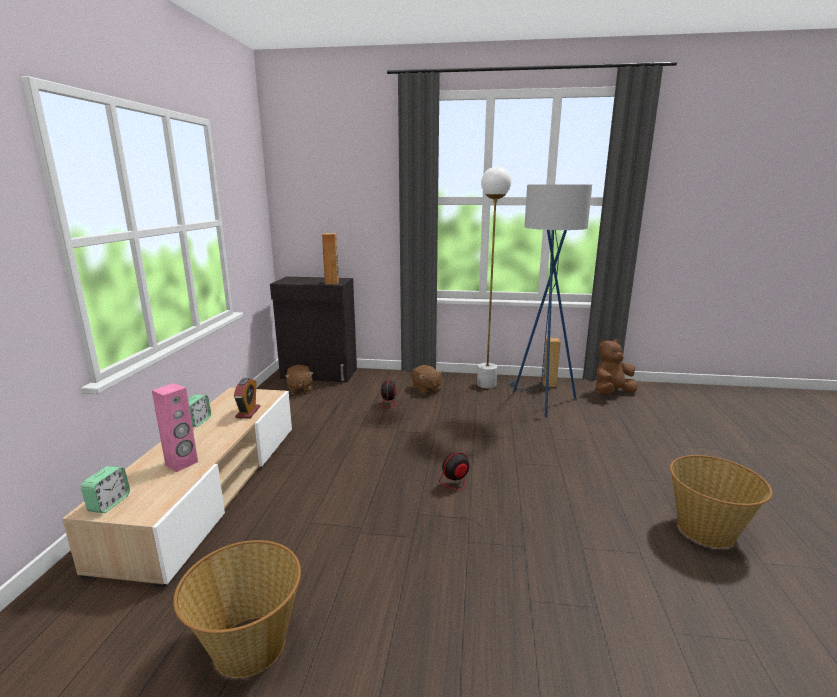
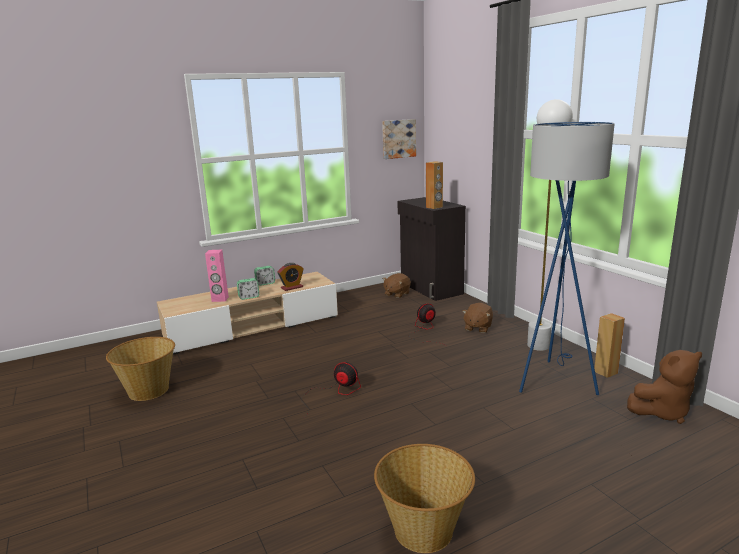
camera: 55 degrees right, 0 degrees up
alarm clock [81,466,130,513] -> alarm clock moved to [237,278,259,300]
brown plush toy [596,339,637,394] -> brown plush toy turned 135 degrees clockwise [627,350,702,424]
none -> picture [382,119,416,159]

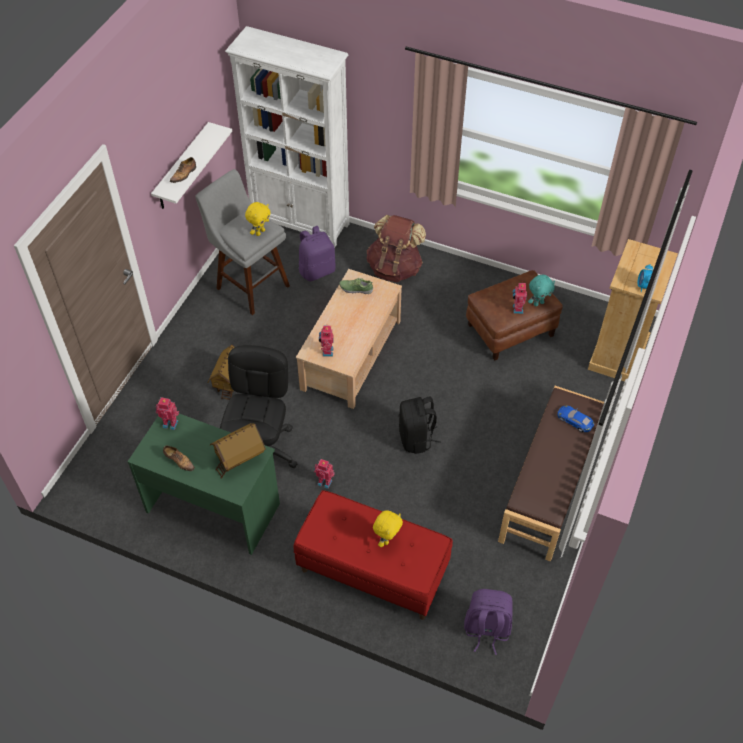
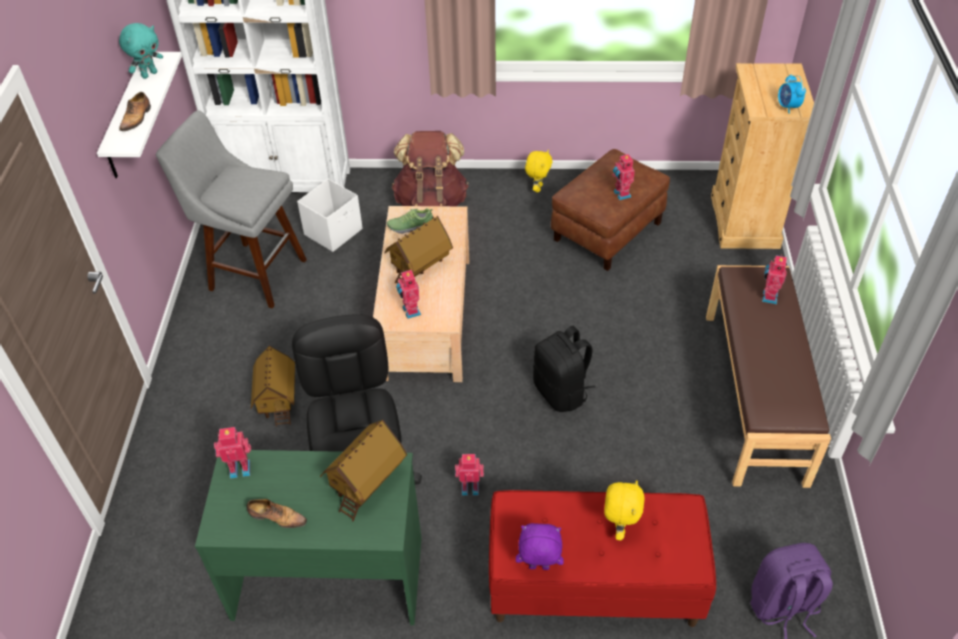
camera: 20 degrees left, 5 degrees down
yellow plush toy [245,202,271,236] -> yellow plush toy moved to [525,150,552,192]
purple backpack [299,226,336,281] -> white storage box [297,179,363,252]
turquoise plush toy [528,275,555,306] -> turquoise plush toy moved to [119,23,163,79]
blue toy car [557,405,594,432] -> toy robot [762,254,787,304]
none -> toy house [385,216,453,284]
none -> purple plush toy [516,523,564,570]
+--
- **TASK OBJECTIVE**: Only these lines belong in the answer: the first line of the listing above through the line holding "turquoise plush toy [528,275,555,306]", printed exactly and without pictures.

- **ANSWER TO THIS PROBLEM**:
camera: 55 degrees right, 0 degrees up
alarm clock [81,466,130,513] -> alarm clock moved to [237,278,259,300]
brown plush toy [596,339,637,394] -> brown plush toy turned 135 degrees clockwise [627,350,702,424]
none -> picture [382,119,416,159]

camera: 20 degrees left, 5 degrees down
yellow plush toy [245,202,271,236] -> yellow plush toy moved to [525,150,552,192]
purple backpack [299,226,336,281] -> white storage box [297,179,363,252]
turquoise plush toy [528,275,555,306] -> turquoise plush toy moved to [119,23,163,79]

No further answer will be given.